[Cyborg] rat brain robots
mrericboyd at yahoo.com
Fri Oct 8 21:54:09 UTC 2010
Thanks for the paper. I too am pretty skeptical, although I do think
they are doing the right thing by having the electrodes there for the
neurons right from the beginning. Maybe they provide enough "structure"
that the neurons can figure something out?
They do say in one of the publicly accessible first pages that the hard
problem is getting the neural net to share your goals, i.e. say you want
it to avoid obstacles, how do you train for that?!?
Skory - do you know if there is any audio or video available from the
talk that you say at CMU? I'd love to listen to that!
On 10/8/10 12:26 AM, Todd Anderson wrote:
> The only paper I can retrieve in full is the ethics article (see
> attached). I haven't read the paper yet - so please forgive the Donny
> Doubting - but I do wonder about cultured neuron experiments in general:
> can we expect neurons thrown together without a developmental wiring
> process (which, for example, would usually lead to 3D connection maps)
> to produce a great amount of computational power? I am quite sure they
> make excellent artwork, as in Stephen Potters work with Symbiotica (at
> the University of Western Australia)!
> On Thu, Oct 7, 2010 at 6:37 AM, Eric Boyd <mrericboyd at yahoo.com
> <mailto:mrericboyd at yahoo.com>> wrote:
> Kevin Warwick has been busy! Apparently they have been culturing rat
> neurons, wiring them up to robots using electrode arrays and bluetooth,
> and figuring out how to train the "rat brain" to drive the robot around!

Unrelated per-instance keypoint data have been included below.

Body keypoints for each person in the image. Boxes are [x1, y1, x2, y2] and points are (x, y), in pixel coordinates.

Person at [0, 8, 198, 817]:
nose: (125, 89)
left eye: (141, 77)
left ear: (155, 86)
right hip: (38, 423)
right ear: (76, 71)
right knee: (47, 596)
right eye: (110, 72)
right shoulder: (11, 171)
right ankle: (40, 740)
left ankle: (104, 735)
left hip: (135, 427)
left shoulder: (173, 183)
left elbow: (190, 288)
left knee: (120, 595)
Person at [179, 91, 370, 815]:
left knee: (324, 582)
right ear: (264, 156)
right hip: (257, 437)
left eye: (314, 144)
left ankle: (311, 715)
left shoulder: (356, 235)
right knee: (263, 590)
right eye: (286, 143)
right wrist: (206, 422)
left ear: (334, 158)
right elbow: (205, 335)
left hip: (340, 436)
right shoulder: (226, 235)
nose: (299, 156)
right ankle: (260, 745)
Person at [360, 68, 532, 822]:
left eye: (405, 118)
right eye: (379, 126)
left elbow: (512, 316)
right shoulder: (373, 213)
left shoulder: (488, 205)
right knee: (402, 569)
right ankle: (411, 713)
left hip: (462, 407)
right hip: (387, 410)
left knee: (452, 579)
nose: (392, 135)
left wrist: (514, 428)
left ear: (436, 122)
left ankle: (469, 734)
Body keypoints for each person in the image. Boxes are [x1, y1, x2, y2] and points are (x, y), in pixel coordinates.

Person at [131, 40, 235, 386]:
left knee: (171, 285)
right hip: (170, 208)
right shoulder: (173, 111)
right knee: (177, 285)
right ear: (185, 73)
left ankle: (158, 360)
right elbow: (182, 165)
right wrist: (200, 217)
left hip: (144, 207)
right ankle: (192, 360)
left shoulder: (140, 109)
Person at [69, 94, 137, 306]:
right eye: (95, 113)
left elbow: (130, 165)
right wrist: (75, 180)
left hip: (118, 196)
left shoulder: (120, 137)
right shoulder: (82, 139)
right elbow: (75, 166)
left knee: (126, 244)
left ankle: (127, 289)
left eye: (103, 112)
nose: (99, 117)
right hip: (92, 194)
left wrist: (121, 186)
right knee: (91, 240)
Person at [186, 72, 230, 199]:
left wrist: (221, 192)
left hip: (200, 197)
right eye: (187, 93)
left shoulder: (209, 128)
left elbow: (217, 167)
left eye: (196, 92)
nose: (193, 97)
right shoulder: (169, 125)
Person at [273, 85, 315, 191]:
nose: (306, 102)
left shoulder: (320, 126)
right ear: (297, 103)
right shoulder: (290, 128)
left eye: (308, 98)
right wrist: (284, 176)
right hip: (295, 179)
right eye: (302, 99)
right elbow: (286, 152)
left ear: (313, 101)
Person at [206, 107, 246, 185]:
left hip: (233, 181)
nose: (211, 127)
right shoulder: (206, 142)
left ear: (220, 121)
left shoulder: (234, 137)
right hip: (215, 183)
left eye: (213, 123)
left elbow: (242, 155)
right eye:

> Videos show progress as being pretty good!
> The article links three academic papers they have written, but of course
> the full text is behind paywalls. Anyone have access to those journals?
> Amazingly, Warwick's homepage (kevinwarwick.com
> <http://kevinwarwick.com>) doesn't mention this
> research at all, especially since there are articles from the BBC about
> this from 2 years ago.
> I also found some research by Steve Potter of GATech in 2002, although
> he seems to be focussed on the neural culturing and electrode
> technologies, rather than the cyborg aspects.